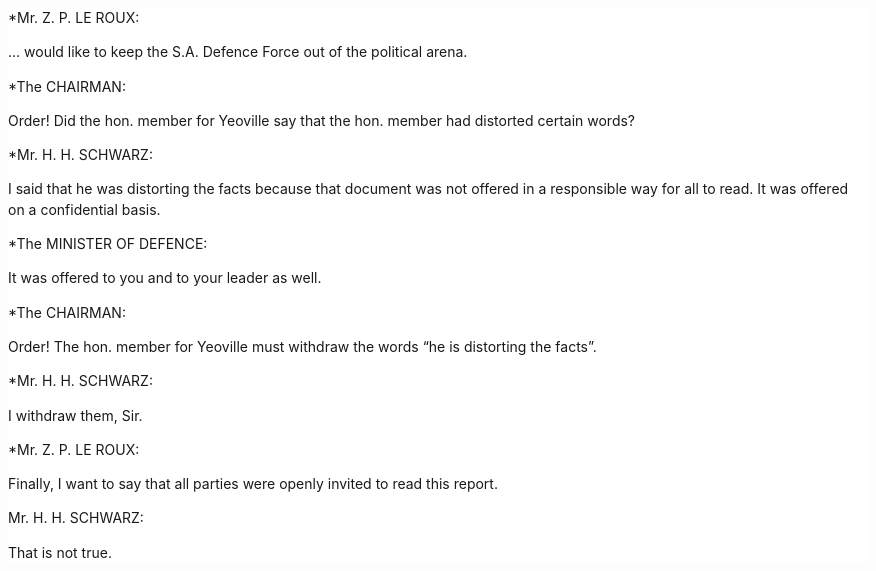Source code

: <speech by="#le_roux">

<from>*Mr. <person refersTo="hansard_za">Z. P. LE ROUX</person>:</from>

<p>&#x2026; would like to keep the S.A. Defence Force out of the political arena.</p>

</speech>

<speech by="#chairman">

<from>*The <person refersTo="hansard_za">CHAIRMAN</person>:</from>

<p>Order! Did the hon. member for Yeoville say that the hon. member had distorted certain words?</p>

</speech>

<speech by="#schwarz">

<from>*Mr. <person refersTo="hansard_za">H. H. SCHWARZ</person>:</from>

<p>I said that he was distorting the facts because that document was not offered in a responsible way for all to read. It was offered on a confidential basis.</p>

</speech>

<speech by="#minister_of_defence">

<from>*The <person refersTo="hansard_za">MINISTER OF DEFENCE</person>:</from>

<p>It was offered to you and to your leader as well.</p>

</speech>

<speech by="#chairman">

<from>*The <person refersTo="hansard_za">CHAIRMAN</person>:</from>

<p>Order! The hon. member for Yeoville must withdraw the words &#x201C;he is distorting the facts&#x201D;.</p>

</speech>

<speech by="#schwarz">

<from>*Mr. <person refersTo="hansard_za">H. H. SCHWARZ</person>:</from>

<p>I withdraw them, Sir.</p>

</speech>

<speech by="#le_roux">

<from>*Mr. <person refersTo="hansard_za">Z. P. LE ROUX</person>:</from>

<p>Finally, I want to say that all parties were openly invited to read this report.</p>

</speech>

<speech by="#schwarz">

<from>Mr. <person refersTo="hansard_za">H. H. SCHWARZ</person>:</from>

<p>That is not true.</p>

*What to do*. The line containing "<p>I said that" and all lines after it, through the last line of the data, should be retyped exactly.

*Expected answer*.
<p>I said that he was distorting the facts because that document was not offered in a responsible way for all to read. It was offered on a confidential basis.</p>

</speech>

<speech by="#minister_of_defence">

<from>*The <person refersTo="hansard_za">MINISTER OF DEFENCE</person>:</from>

<p>It was offered to you and to your leader as well.</p>

</speech>

<speech by="#chairman">

<from>*The <person refersTo="hansard_za">CHAIRMAN</person>:</from>

<p>Order! The hon. member for Yeoville must withdraw the words &#x201C;he is distorting the facts&#x201D;.</p>

</speech>

<speech by="#schwarz">

<from>*Mr. <person refersTo="hansard_za">H. H. SCHWARZ</person>:</from>

<p>I withdraw them, Sir.</p>

</speech>

<speech by="#le_roux">

<from>*Mr. <person refersTo="hansard_za">Z. P. LE ROUX</person>:</from>

<p>Finally, I want to say that all parties were openly invited to read this report.</p>

</speech>

<speech by="#schwarz">

<from>Mr. <person refersTo="hansard_za">H. H. SCHWARZ</person>:</from>

<p>That is not true.</p>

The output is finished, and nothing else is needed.